Exercise materials Block Start
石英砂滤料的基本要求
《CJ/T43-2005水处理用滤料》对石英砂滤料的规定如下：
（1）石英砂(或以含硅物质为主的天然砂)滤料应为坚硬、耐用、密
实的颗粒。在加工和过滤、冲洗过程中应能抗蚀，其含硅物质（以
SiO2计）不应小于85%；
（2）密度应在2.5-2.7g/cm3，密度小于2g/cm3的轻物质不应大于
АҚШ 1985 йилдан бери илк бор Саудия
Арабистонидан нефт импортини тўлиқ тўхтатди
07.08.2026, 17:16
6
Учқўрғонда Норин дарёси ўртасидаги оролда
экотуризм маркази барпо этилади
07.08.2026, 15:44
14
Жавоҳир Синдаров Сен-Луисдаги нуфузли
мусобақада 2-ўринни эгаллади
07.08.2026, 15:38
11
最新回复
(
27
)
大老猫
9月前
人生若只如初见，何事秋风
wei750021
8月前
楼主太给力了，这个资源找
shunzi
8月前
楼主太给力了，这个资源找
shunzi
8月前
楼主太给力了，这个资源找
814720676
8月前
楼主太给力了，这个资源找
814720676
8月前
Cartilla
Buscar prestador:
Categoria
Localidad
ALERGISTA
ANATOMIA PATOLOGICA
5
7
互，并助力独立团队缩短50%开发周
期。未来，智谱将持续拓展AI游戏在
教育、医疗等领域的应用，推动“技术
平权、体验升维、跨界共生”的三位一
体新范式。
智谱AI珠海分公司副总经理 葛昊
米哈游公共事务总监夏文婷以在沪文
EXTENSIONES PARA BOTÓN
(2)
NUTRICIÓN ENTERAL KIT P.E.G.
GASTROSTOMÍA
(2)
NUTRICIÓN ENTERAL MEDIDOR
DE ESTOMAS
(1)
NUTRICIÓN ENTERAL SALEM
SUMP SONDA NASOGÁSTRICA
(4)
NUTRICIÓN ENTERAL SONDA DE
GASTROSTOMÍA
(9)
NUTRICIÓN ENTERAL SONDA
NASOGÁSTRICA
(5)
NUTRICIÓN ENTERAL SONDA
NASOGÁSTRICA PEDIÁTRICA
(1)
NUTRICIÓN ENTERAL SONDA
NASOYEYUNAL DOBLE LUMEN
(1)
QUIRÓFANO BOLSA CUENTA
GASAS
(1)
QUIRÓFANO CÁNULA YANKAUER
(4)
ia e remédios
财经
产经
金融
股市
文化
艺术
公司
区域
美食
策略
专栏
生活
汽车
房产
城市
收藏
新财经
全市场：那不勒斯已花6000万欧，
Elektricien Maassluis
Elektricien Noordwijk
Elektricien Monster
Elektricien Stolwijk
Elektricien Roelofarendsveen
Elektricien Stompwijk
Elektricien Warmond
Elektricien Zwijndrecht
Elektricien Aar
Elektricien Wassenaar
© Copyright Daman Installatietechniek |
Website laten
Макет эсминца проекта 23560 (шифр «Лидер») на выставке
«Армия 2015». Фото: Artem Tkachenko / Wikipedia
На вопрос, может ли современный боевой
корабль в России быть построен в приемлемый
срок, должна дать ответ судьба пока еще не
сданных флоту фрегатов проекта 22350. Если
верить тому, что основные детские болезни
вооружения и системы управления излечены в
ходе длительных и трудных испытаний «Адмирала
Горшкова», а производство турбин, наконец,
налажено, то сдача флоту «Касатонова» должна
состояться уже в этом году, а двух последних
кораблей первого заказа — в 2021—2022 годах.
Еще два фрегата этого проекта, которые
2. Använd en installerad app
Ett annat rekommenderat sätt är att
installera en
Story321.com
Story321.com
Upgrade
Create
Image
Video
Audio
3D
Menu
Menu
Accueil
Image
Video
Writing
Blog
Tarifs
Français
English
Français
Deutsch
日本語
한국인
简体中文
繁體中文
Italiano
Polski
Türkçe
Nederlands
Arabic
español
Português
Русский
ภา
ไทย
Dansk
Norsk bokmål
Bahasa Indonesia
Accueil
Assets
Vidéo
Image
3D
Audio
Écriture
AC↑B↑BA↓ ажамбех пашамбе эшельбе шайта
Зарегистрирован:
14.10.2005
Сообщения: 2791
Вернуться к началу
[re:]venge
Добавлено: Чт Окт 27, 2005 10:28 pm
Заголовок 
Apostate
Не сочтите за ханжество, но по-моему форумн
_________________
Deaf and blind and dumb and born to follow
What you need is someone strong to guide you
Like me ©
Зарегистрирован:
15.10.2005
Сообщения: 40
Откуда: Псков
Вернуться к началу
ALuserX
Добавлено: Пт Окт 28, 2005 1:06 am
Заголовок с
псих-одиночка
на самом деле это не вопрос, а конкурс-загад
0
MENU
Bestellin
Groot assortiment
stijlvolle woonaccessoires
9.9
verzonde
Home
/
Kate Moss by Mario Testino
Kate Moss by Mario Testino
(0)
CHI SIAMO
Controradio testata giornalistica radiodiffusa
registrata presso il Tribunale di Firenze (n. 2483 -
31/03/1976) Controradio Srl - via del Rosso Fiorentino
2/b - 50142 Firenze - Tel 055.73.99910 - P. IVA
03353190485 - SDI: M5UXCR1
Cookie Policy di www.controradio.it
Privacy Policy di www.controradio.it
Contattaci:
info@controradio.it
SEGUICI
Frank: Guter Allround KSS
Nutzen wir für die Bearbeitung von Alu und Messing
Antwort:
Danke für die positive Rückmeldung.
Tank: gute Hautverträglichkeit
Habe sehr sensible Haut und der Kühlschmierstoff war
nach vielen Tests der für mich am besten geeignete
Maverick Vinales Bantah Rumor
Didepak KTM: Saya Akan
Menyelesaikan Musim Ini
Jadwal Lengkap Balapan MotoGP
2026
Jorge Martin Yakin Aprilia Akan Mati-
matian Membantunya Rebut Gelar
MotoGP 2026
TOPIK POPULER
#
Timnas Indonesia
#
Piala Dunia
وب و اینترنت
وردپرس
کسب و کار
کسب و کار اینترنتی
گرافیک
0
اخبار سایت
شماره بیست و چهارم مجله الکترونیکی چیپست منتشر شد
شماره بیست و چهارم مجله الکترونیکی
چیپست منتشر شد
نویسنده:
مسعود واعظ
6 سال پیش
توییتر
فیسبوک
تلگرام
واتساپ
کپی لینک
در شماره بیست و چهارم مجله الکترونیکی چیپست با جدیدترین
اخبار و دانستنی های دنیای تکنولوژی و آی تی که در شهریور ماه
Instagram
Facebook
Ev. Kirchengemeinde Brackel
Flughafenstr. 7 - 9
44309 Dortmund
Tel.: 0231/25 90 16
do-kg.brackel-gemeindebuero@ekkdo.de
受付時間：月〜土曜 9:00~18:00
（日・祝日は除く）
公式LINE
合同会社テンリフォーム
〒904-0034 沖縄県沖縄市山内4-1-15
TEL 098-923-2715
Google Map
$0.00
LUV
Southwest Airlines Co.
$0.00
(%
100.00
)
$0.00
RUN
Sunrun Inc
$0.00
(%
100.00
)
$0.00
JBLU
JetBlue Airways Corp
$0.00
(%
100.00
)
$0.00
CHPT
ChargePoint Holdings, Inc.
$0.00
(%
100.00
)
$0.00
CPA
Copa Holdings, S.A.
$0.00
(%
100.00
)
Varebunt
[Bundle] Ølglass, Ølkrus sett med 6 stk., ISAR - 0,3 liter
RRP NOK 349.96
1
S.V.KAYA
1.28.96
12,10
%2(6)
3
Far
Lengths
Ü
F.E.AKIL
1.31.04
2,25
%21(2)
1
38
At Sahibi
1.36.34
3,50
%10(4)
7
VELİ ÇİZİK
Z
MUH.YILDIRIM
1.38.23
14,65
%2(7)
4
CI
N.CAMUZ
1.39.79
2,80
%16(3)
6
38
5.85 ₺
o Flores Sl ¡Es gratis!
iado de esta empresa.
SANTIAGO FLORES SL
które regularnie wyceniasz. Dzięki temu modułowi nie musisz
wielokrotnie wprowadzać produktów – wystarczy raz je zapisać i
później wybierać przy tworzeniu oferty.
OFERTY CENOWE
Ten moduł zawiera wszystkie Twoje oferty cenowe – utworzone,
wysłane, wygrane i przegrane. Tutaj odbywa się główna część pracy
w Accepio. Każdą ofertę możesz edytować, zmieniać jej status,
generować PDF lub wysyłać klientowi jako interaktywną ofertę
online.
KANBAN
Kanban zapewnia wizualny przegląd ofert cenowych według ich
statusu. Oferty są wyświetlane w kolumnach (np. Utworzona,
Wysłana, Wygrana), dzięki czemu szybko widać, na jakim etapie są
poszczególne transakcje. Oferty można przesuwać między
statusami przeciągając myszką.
Exercise materials Block End
What is required
If a line in the records holds the string "NUTRICIÓN", count it, and give only the total.

Result
7